2. Kekerasan Psikis : Dalam Pasal 7 UU PKDRT, kekerasan psikis dikategorikan sebagai salah satu bentuk KDRT. Kekerasan psikis yang dimaksud pasal tersebut adalah perbuatan yang mengakibatkan ketakutan, hilangnya rasa percaya diri, hilangnya kemampuan untuk bertindak, rasa tidak berdaya, dan/atau penderitaan psikis berat pada korban.
3. Kekerasan Seksual : Dalam Pasal 8 UU PKDRT, kekerasan seksual dikategorikan sebagai salah satu bentuk KDRT. Dalam pasal ini, terdapat dua jenis kekerasan seksual, yaitu.
- Pemaksaan hubungan seksual yang dilakukan terhadap orang yang menetap dalam lingkup rumah tangga,
- Pemaksaan hubungan seksual terhadap salah seorang dalam lingkup rumah tangganya dengan orang lain untuk tujuan komersial dan/atau tujuan tertentu.
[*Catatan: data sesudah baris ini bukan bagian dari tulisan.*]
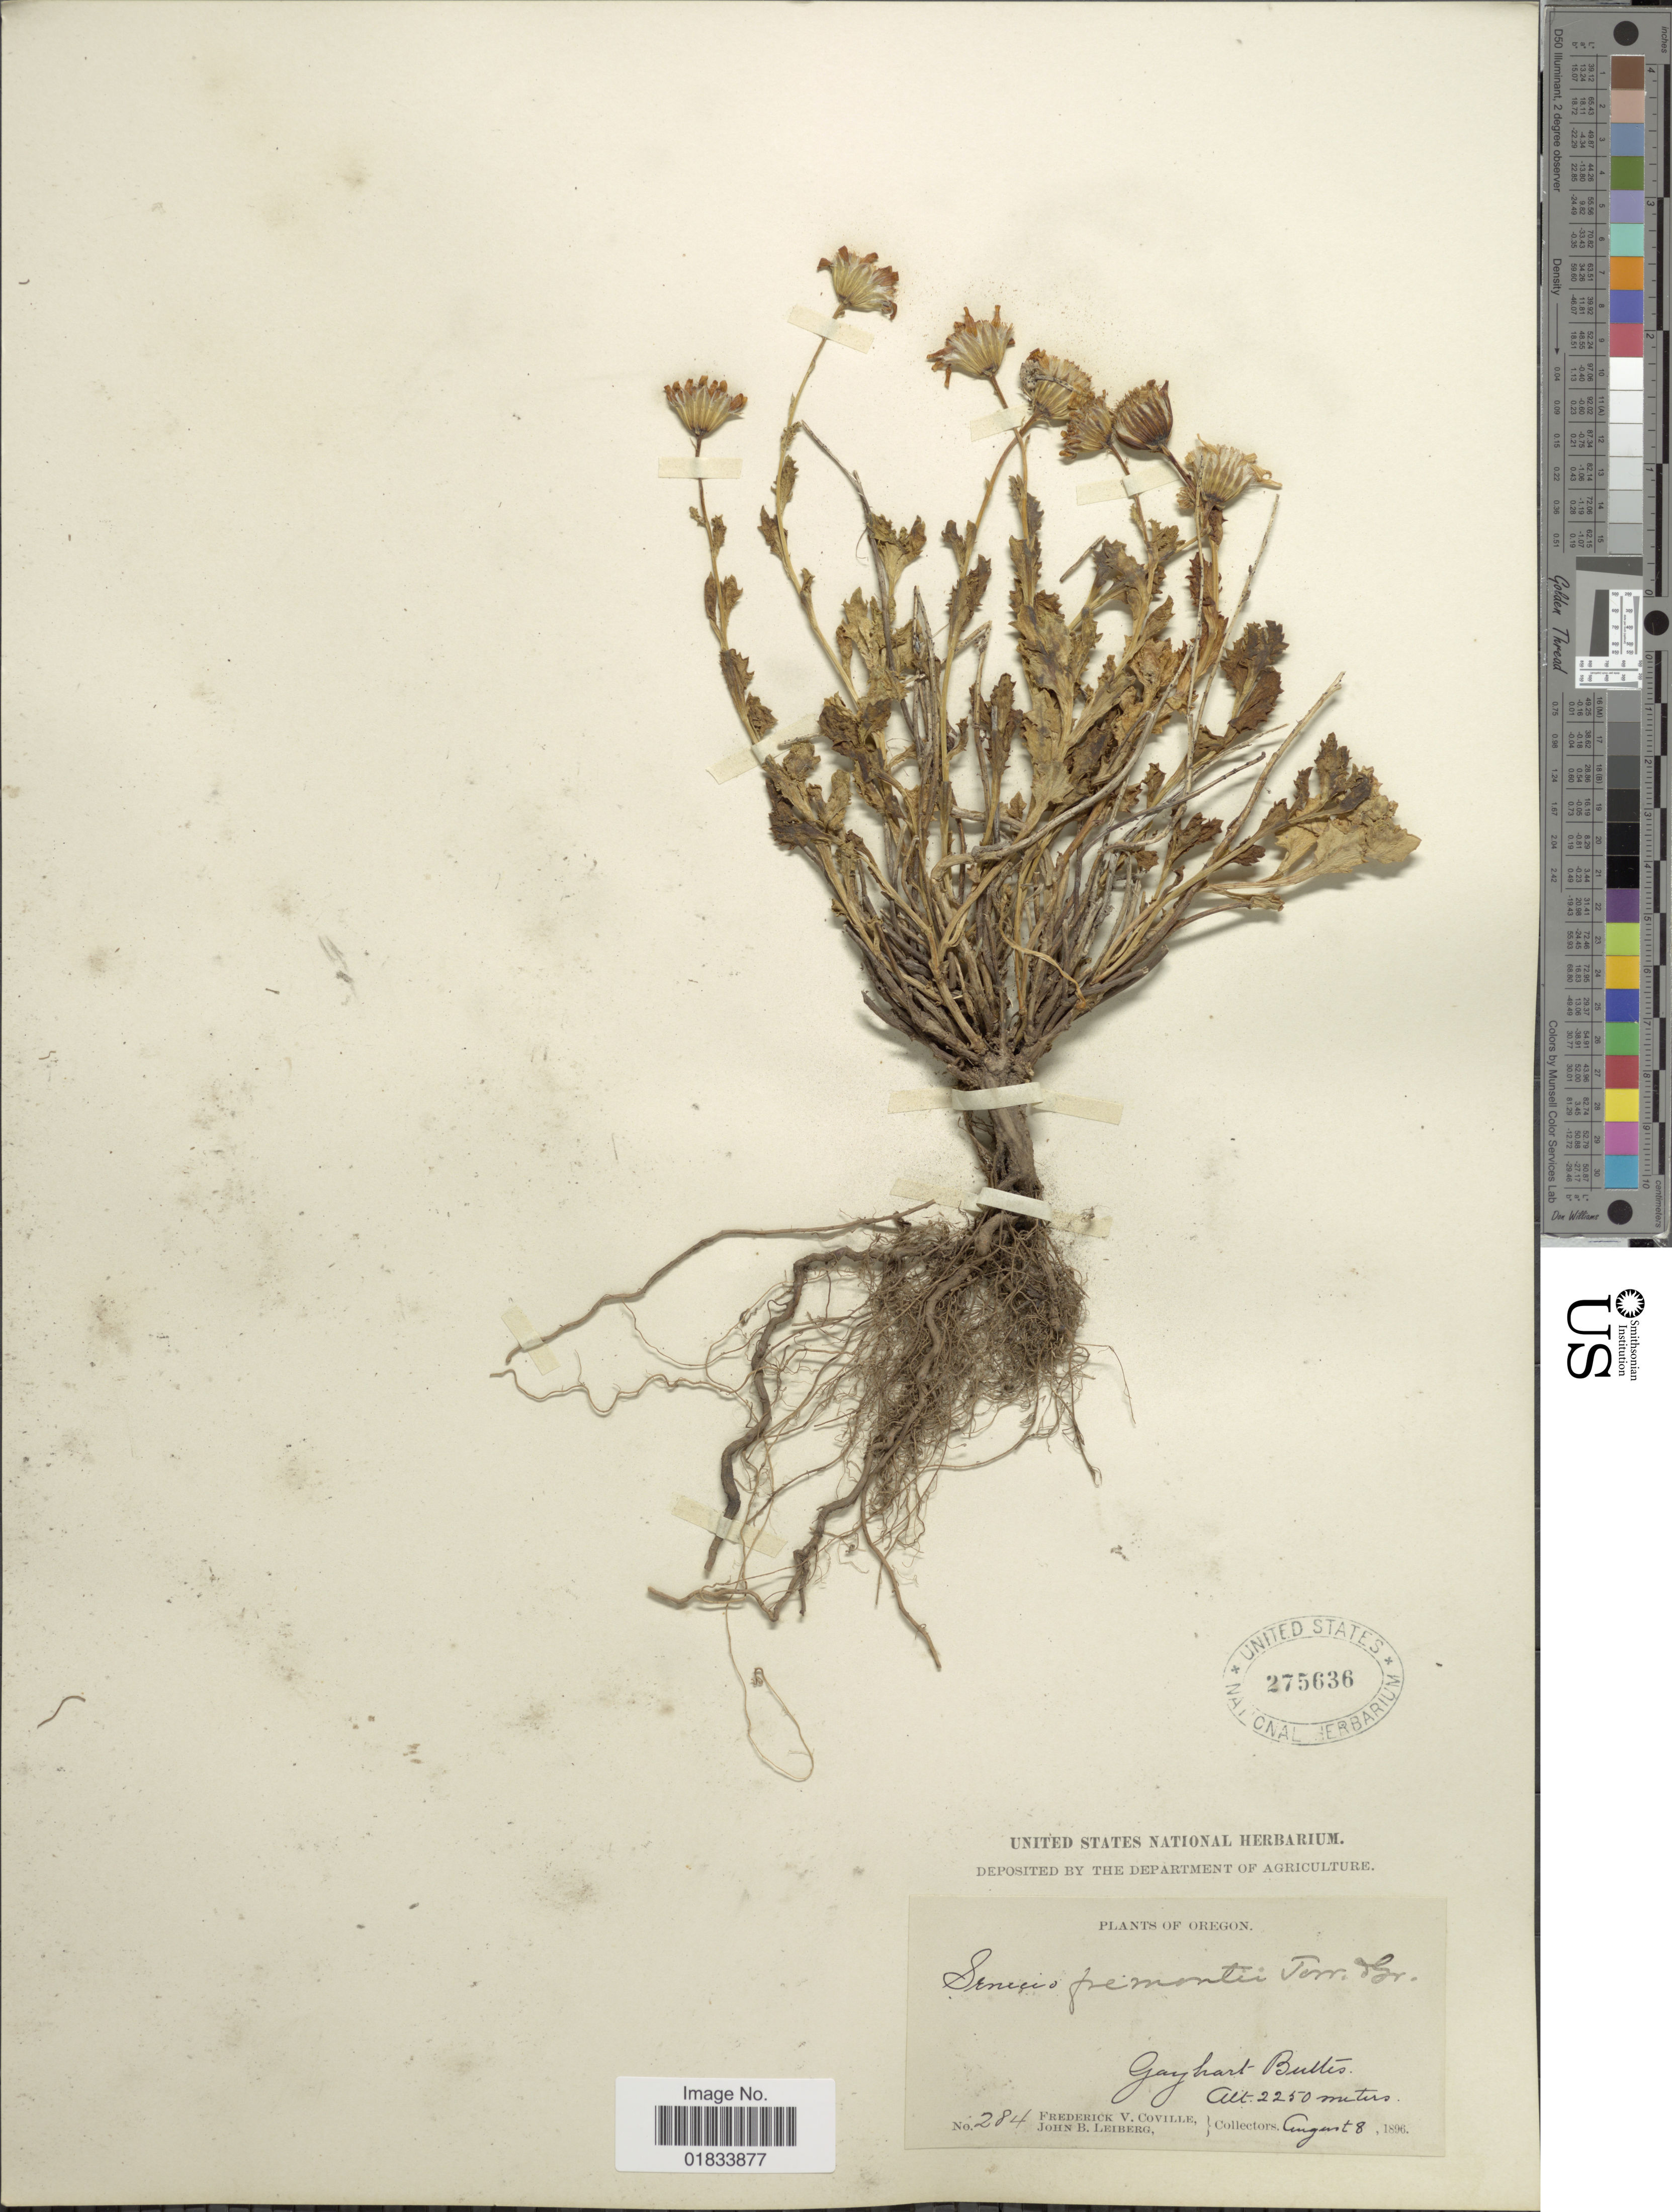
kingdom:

4. Penelantaran Rumah Tangga : Dalam Pasal 9 UU PKDRT, kekerasan fisik dikategorikan sebagai salah satu bentuk KDRT. Terdapat dua poin yang dijabarkan dalam pasal 9 yang mengatur penelantaran rumah tangga sebagai KDRT, yakni :
- Setiap orang dilarang menelantarkan orang dalam lingkup rumah tangganya, padahal menurut hukum yang berlaku baginya atau karena persetujuan atau perjanjian ia wajib memberikan kehidupan, perawatan, atau pemeliharaan kepada orang tersebut.
- Penelantaran sebagaimana dimaksud pada ayat (1) juga berlaku bagi setiap orang yang mengakibatkan ketergantungan ekonomi dengan cara membatasi dan/atau melarang untuk bekerja yang layak di dalam atau di luar rumah sehingga korban berada di bawah kendali orang tersebut.
Berdasarkan catatan tahunan Komnas Perempuan pada 2020, KDRT menempati urutan pertama dengan persentase 75,4 persen atau sekitar 11.105 kasus. 4.783 kasus di antaranya merupakan kekerasan fisik. Sementara itu, 6.555 kasus atau sekitar 59 persen adalah kekerasan terhadap istri.